TEXT UNDER STUDY>
==*==

# How to make cheap CO2



## scifiladi (Apr 15, 2011)

I was told you could use bakers yeast, I found 2 (quick-rise yeast (ingredients:yeast,sorbitan monostearate,ascorbic acid) and active dry yeast (ingredients:yeast, sorbitan monostearate). Which one do I use?


----------



## Ken3531 (Apr 15, 2011)

c02 cannot be created or desroyed. there's a fixed ammount in the universe. Honestly I wouldnt bother with those cheap home made methods. A good C02 burner is not that expensive compared to a 1000w light setup or a hydro setup. Look into it


----------



## scifiladi (Apr 15, 2011)

it's a small area, 2X3X6. Short on money at the moment. I only have 4 Plants. Any ideas anyone?


----------



## luckandleather (Apr 16, 2011)

I made one, you have the same size tent as I do. My container was an empty kitty litter bottle. I drilled 4 holes with a 3/8" dia bit.Bought 25' of 1/4" aquarium tubing at walmart, it cost around $2.57. Used this vid as a guide and recipe. Made it last night.
First time trying a co2 generator. It does enrich the air. Pressure builds in the container and pushes the gas out and releases it into the air. just remember co2 is heavier than air, so place your tubing over the plant so the co2 is dispersed over the plant. Is it effective? I don't know.
[video=youtube;IZFM9ZpaqGM]http://www.youtube.com/watch?v=IZFM9ZpaqGM&feature=player_detailpage[/video]

Part 2 is irrelevant, but you do see evidence of the gas released into the water


----------



## mccumcumber (Apr 28, 2011)

the matter is never being created or destroyed, a reaction occurs causing it to change into a different element.


----------



## BuddhaBud (Apr 28, 2011)

yea, as in being created. a car doesnt exist as a car until its put together, but there isnt a fixed amount of cars in the universe. matter may not be able to be created or destroyed, but not only does every molecule break apart and react to become different substances (C + O2=>CO2=>C+O2), but the neutrons, protons, and electrons are constantly being exchanged. for example, i just increased the amount of CO2 in the universe because i made a CO2 producer two hours ago


----------

==*==

TASKS TO COMPLETE>
• A. Answer these from the CO2 thread:
(i) What dimensions does scifiladi give for the growing area?
(ii) What did luckandleather use as the container?
(iii) How much aquarium tubing did luckandleather buy, and where?
• B. Please translate this sentence from the CO2 thread into Spanish: "Pressure builds in the container and pushes the gas out and releases it into the air."
• C. Does the CO2 thread support each statement? Answer yes or no and quote the words that decide it.
(i) scifiladi has four plants.
(ii) luckandleather is sure the CO2 generator works.
(iii) Ken3531 recommends a cheap homemade method.
The material that comes next has no connection to the CO2 thread.

STORED DATA>

==*==

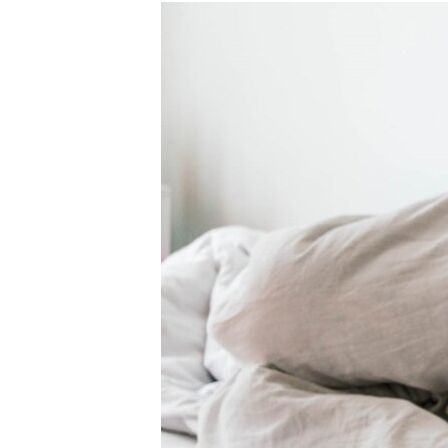
РАСПИСАНИЕ ВЕЩАНИЯ
ПОДПИШИТЕСЬ НА РАССЫЛКУ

==*==

OUTPUTS FOR THE TASKS>
• A.
(i) 2X3X6
(ii) An empty kitty litter bottle
(iii) 25' of 1/4" tubing, bought at walmart

• B. La presión se acumula en el recipiente, empuja el gas hacia fuera y lo libera en el aire.

• C.
(i) Yes: "I only have 4 Plants."
(ii) No: "Is it effective? I don't know."
(iii) No: "Honestly I wouldnt bother with those cheap home made methods."